The Oscars Will Cut Four Award Presentations From Broadcast

Best Editing and Cinematography are among the Oscar awards not being broadcast this year.

Oscars

Yes, I hate to say it, but the nightmares we had over the summer of the Academy of Motion Picture Arts and Sciences changing the program this year have come true. Back in the summer, they released two major announcements: a new category, Best Popular Film, and that they would strictly cut down the runtime of the awards ceremony to three hours. While the Best Popular Film idea has been washed away (for now), the strict runtime is going forward, and four categories will not air on the ABC broadcast.

Those four categories are Best Live Action Short, Best Makeup and Hairstyling, Best Film Editing, and Best Cinematography. Now, for us die-hards who wish to see all winners get a fair shake at an acceptance speech, the press release announcing all this included a little ray of hope. These awards will be presented during commercial breaks, similar to how the Critics Choice Awards presented some of their TV awards this year. However, unlike that show where the winners were given about three seconds in a close-up shot to acknowledge their win (and half of them had no clue what was going on), the Academy will be providing a live-stream, allowing home watchers to see these awards presented in their entirety, including the winner’s speech.

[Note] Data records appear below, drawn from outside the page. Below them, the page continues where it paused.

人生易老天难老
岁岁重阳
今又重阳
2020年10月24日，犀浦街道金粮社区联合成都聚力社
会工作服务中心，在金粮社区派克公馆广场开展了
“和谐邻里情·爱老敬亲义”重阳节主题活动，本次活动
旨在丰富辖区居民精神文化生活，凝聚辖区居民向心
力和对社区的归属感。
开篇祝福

While that is a fair compromise, I for one at still appalled at the Academy’s decision to cut the runtime of the show. Especially this year, when we have no Oscar host, it seemed like a perfect opportunity to cut down on some of the crap that bloats the show’s runtime to three hours plus (i.e. the opening monologue and pointless comedy segments). Sure, I get that this is a show, after all, and it’s a bit much to just hammer the audience with award after award after award, but that’s the way BAFTA does it, and their ratings seem to do okay.

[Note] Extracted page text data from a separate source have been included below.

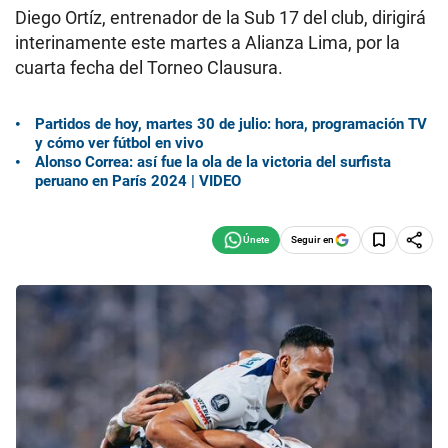
Diego Ortíz, entrenador de la Sub 17 del club, dirigirá
interinamente este martes a Alianza Lima, por la
cuarta fecha del Torneo Clausura.
Partidos de hoy, martes 30 de julio: hora, programación TV
y cómo ver fútbol en vivo
Alonso Correa: así fue la ola de la victoria del surfista
peruano en París 2024 | VIDEO
Seguir en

As far as the choice of which categories to cut from the regular broadcast, I totally understand Live Action Short and Best Makeup, seeing as these aren’t exactly two categories that bring in viewers, but the craft that’s put into a film’s editing and cinematography can make or break a film. These are two fundamentals of filmmaking, and for an awards show that honors the best of filmmaking, to not fully broadcast two elements of it is hypocritical. It’s worth noting, though, that these four categories, in the future, will not always be on the chopping block. Two other categories (we can safely assume Best Animated Short and Documentary Short) will be in a rotation every year.

Again I must stress the reason this show exists: to award excellence in film. This wasn’t some hackneyed attempt by TV people decades ago to throw a few awards at celebrities while Bob Hope and company juggled on-stage. There were plenty of variety shows back in the day to feed the home audience’s appetites. For 90 years, the Oscars have been Hollywood’s big night. How long the show runs, I believe, has little to do with ratings. The argument of why ratings are down are numerous, and range from what’s nominated, to what else is on TV that night, to who’s hosting, to how many big celebrities are going to be there. Runtime is not top of mind for most viewers. Remember, a lot of them tune in to see the show for who wins, not just as casual viewers.

Frankly, I was going to rain down a firebomb on the Academy if they had not given the streaming option. That’s better than nothing, but I still have to protest slightly with this retort: some viewers who don’t have streaming capabilities, old-timers who love watching the Oscars every year (and I think it’s safe to say that includes a few relatives of mine), will miss out on some crucial awards.

ABC will televise the three-hour version of the Oscars on Sunday, February 24th. The streaming option will be available on Oscar.com.